Quel colore, lo stesso della sua vecchia uniforme della Sorveglianza Astronomica Betana, ebbe il potere di rilassarle i nervi. Si passò una mano sui capelli rossi, divisi nel mezzo e tenuti discosti dal volto da due pettini smaltati, e li spostò dietro le spalle per lasciarli ricadere morbidamente lungo la schiena. Lo specchio le rimandava l’immagine di un volto pallido, dagli occhi grigi. Un naso un po’ ossuto, il mento di un filo troppo lungo, ma senza dubbio una faccia decente, buona per quel che serviva a lei.

Be’, se voleva apparire delicata e squisita non aveva che da mettersi a fianco del sergente Bothari. Il suo volto truce, legnoso, incombeva su di lei dall’altezza di due metri. Cordelia s’era sempre considerata alta, ma accanto a lui gli arrivava appena alla spalla.
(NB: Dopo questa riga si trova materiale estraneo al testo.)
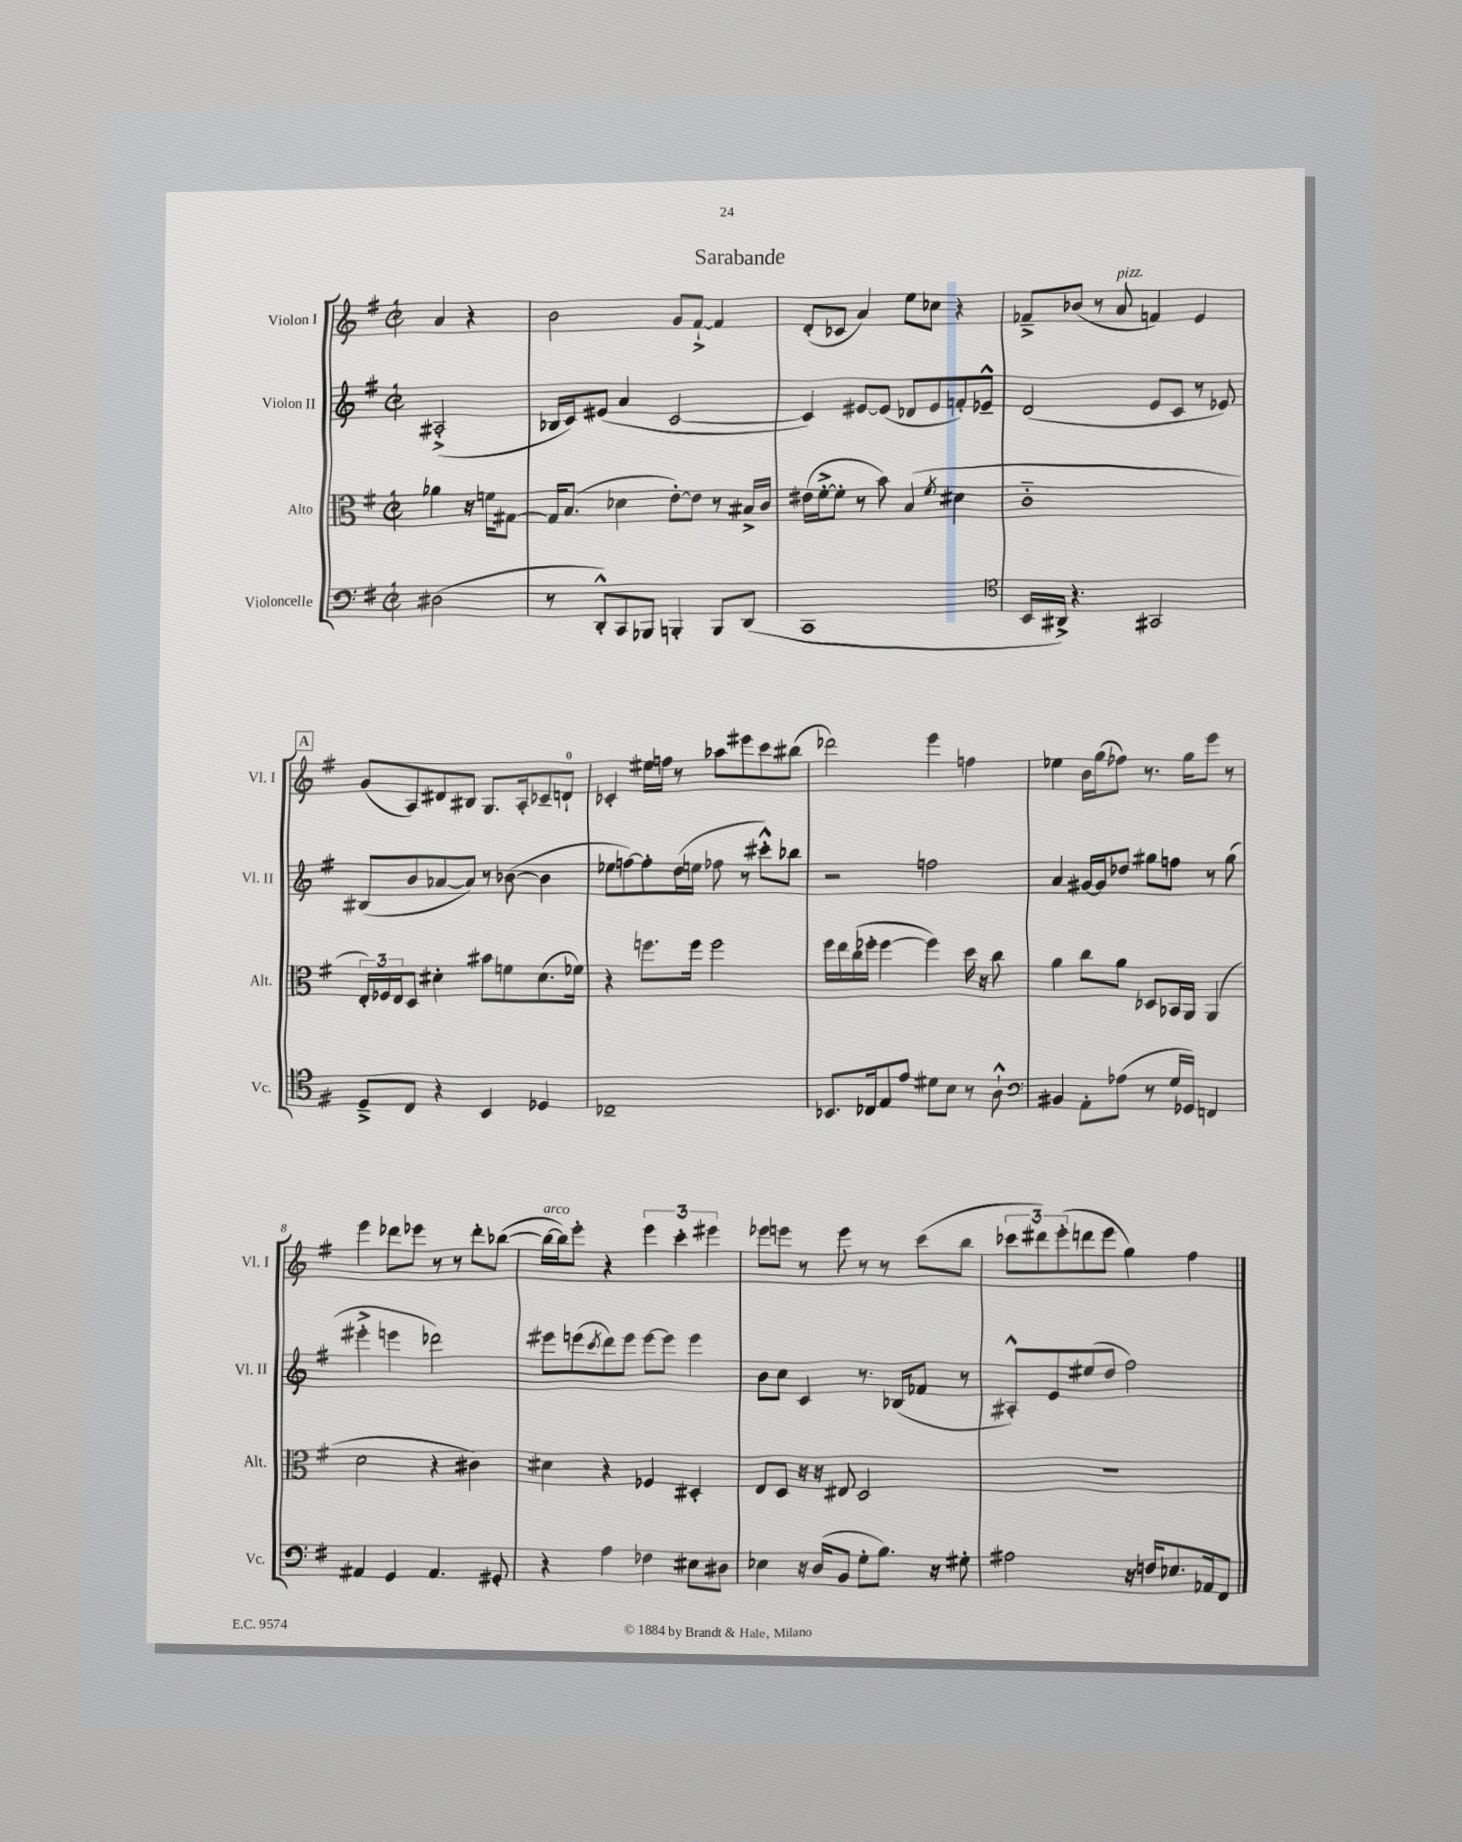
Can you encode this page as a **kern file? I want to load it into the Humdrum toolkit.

**kern	**kern	**kern	**kern
*part4	*part3	*part2	*part1
*staff4	*staff3	*staff2	*staff1
*I"Violoncelle	*I"Alto	*I"Violon II	*I"Violon I
*I'Vc.	*I'Alt.	*I'Vl. II	*I'Vl. I
*clefF4	*clefC3	*clefG2	*clefG2
*k[f#]	*k[f#]	*k[f#]	*k[f#]
*M2/2	*M2/2	*M2/2	*M2/2
*met(c|)	*met(c|)	*met(c|)	*met(c|)
=	=	=	=
(2D#X\	4a-X\	(2A#X'^/	4a/
.	16r	.	4r
.	16fn\KL	.	.
.	[8G#X\J	.	.
=1	=1	=1	=1
8r	16G#/KL]	16B-X/LL	2b\
.	(8.B/J	16c/J)	.
8DD'^^/L)	.	(8e#X/J	.
8CC/	4d-X\	4a/	.
8BBB-X/J	.	.	.
4BBBn'/	[8e'\L)	[2c/	8g/L
.	8e\J]	.	[8f#`^/J
8BBB/L	8r	.	4f#/]
(8DD/J	16B#X^/LL	.	.
.	16c/JJ	.	.
=2	=2	=2	=2
1CC	(16e#X\LL	4c/])	(8d'/L
.	[16f#'^\J	.	.
.	8f#'\J]	.	8c-X/J
.	8r	[8e#X/L	4a/)
.	8b\)	(8e#/J]	.
.	(4B/	8d-X/L	8ee\L
.	.	8e#/	8cc-X\J
.	8qf#/	.	.
.	4d#X\	8fn'/)	4r
.	.	8e-X~^^/J	.
=3	=3	=3	=3
*clefC4	*	*	*
16BB/LL	1c	(2d/	8f-X~^/L
16AA#X^/JJ)	.	.	.
4.r	.	.	(8b-X/J
.	.	.	8r
!	!	!	!LO:TX:a:i:t=pizz.
.	.	.	8a/
2GG#X/	.	8e/L	4fn/)
.	.	8c/J	.
.	.	8r	4e/
.	.	8e-X/)	.
!!LO:LB:g=z
!!LO:REH:place=s1:t=A
=4	=4	=4	=4
8D~^/L	24E'/LL)	(8B#X/L	(8g/L
.	24F-X/	.	.
.	24E/J	.	.
8C/J	8D/J	8b/	8A/)
4r	4d#X'\	[8a-X/	8d#X/
.	.	8a-/J])	8B#X/J
4BB/	8b#X\L	8r	8.G/L
.	8fn\	([8b-X\	.
.	.	.	16A'/k
4D-X/	(8.d#\	4b-\]	8c-X~/
.	.	.	8dn`/J
.	16f-X\Jk)	.	.
=5	=5	=5	=5
1C-X~	4r	8ee-X\L	4c-X'/
.	.	[8ffn\)	.
.	8.ffn\L	8ff'\]	16ee#X\LL
.	.	.	16ffn\JJ
.	.	(16dd\L	8r
.	16ff\Jk	16een\JJ	.
.	2ff\	8ff-X\	8aa-X\L
.	.	8r	8eee#X\
.	.	8ccc#X'^^\L)	8ccc\
.	.	8bb-X\J	(8bb#X\J
=6	=6	=6	=6
8.BB-X/L	16ff#\LL	2r	2ddd-X\)
.	16ee\	.	.
.	(16cc\	.	.
16C-X/k	16ff-X'\JJ	.	.
8E/	[4ff-\	.	.
8e/J	.	.	.
8d#X\L	4ff-\])	2ffn\	4eee\
8B\J	.	.	.
8r	16dd\	.	4ffn\
.	16r	.	.
8A`^^\	8cc\	.	.
=7	=7	=7	=7
*clefF4	*	*	*
4BB#X/	4a\	4a/	4ee-X\
8AA'\L	8cc\L	[16g#X/LL	16b\LL
.	.	16g#/J]	(16gg\J
(8A-X\J	8a\J	8dd-X/J	8ff-X\J)
8r	8D-X/L	8gg#X\L	8.r
16G/LL	16BB-X/L	8ffn\J	.
16GG-X/JJ)	16AA/JJ	.	16gg\KL
4FFn/	(4AA/	8r	8eee\J
.	.	(8gg#\	8r
!!LO:LB:g=z
=8	=8	=8	=8
4AA#X/	2d\	4eee#X'^\	4eee\
4GG/	.	4eeen\	8ddd-X\L
.	.	.	8eee-X\J
4.AA#/	4r	2ddd-X\)	8r
.	.	.	8r
.	4c#X\)	.	8ddd-'\L
8GG#X'/	.	.	([8bb-X\J
=9	=9	=9	=9
!	!	!	!LO:TX:a:i:t=arco
4r	4d#X\	8eee#X\L	16bb-\LL_
.	.	.	16bb-\J])
.	.	(8eeen\	8eee'\J
.	.	8qccc/	.
4A\	4r	8ddd\)	4r
.	.	8eee\J	.
4F-X\	4F-X/	[8eee\L	6eee\
.	.	8eee\J]	.
.	.	.	6ccc'\
8E#X\L	4D#X'/	4eee\	.
.	.	.	6eee#X\
8D#X\J	.	.	.
=10	=10	=10	=10
4E-X\	8E/L	8b\L	8eee-X\L
.	8D/J	8cc\J	8eeen\J
16r	16r	4c/	8r
(16D/KL	16r	.	.
8BB/J	8E#X/	.	8eee\
8G'\L	2D/	8.r	8r
8.B\J)	.	.	8r
.	.	(16B-X/KL	.
.	.	8f-X/J	(8ccc\L
16r	.	.	.
8G#X'\	.	8r	8bb\J
=11	=11	=11	=11
2A#X\	1r	8A#X'^^/L)	12ccc-X\L
.	.	.	12ddd#X\)
.	.	8e/	.
.	.	.	(12eee'\
.	.	(8ee#X/	8dddn\
.	.	8dd/J	8eee\J
16r	.	2ff#\)	4gg\)
16Fn/KL	.	.	.
8.E-X/	.	.	.
.	.	.	4ff#\
16AA-X/k	.	.	.
8FF#/J	.	.	.
==	==	==	==
*-	*-	*-	*-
Aveva zigomi tagliati con l’accetta, naso a becco, e un’espressione sospettosa e vigile a cui il taglio di capelli militaresco dava qualcosa di criminale. Neppure l’elegante livrea di Casa Vorkosigan, marrone scuro con lo stemma del Conte ricamato in argento, riusciva a migliorare lo sgraziato aspetto di Bothari. Ma anche la sua è una faccia decente, buona per quel che serve a lui.

Un guardiano in livrea. Che razza di concetto. A cosa faceva la guardia? Alle nostre vite, alle nostre fortune. E alla nostra sacra onorabilità, per dirne un’altra. Cordelia gli rivolse un cordiale cenno del capo, nello specchio; poi uscì e gli tenne dietro nei meandri di Casa Vorkosigan.

Avrebbe dovuto imparare al più presto a muoversi nel complicato interno di quella residenza. Era imbarazzante accorgersi d’essersi persa in casa propria e dover chiedere la strada a una guardia o a un servo di passaggio. Nel mezzo della notte, con indosso soltanto un accappatoio.

Dopo alcune svolte giunsero alla sommità della larga scalinata circolare che s’incurvava graziosamente fino all’atrio pavimentato in piastrelle bianche e nere del pianterreno. I suoi passi leggeri seguivano quelli lunghi e misurati di Bothari. Le ampie dimensioni della gonna la facevano sentire come se, più che scendere, si stesse paracadutando inesorabilmente giù per quella spirale.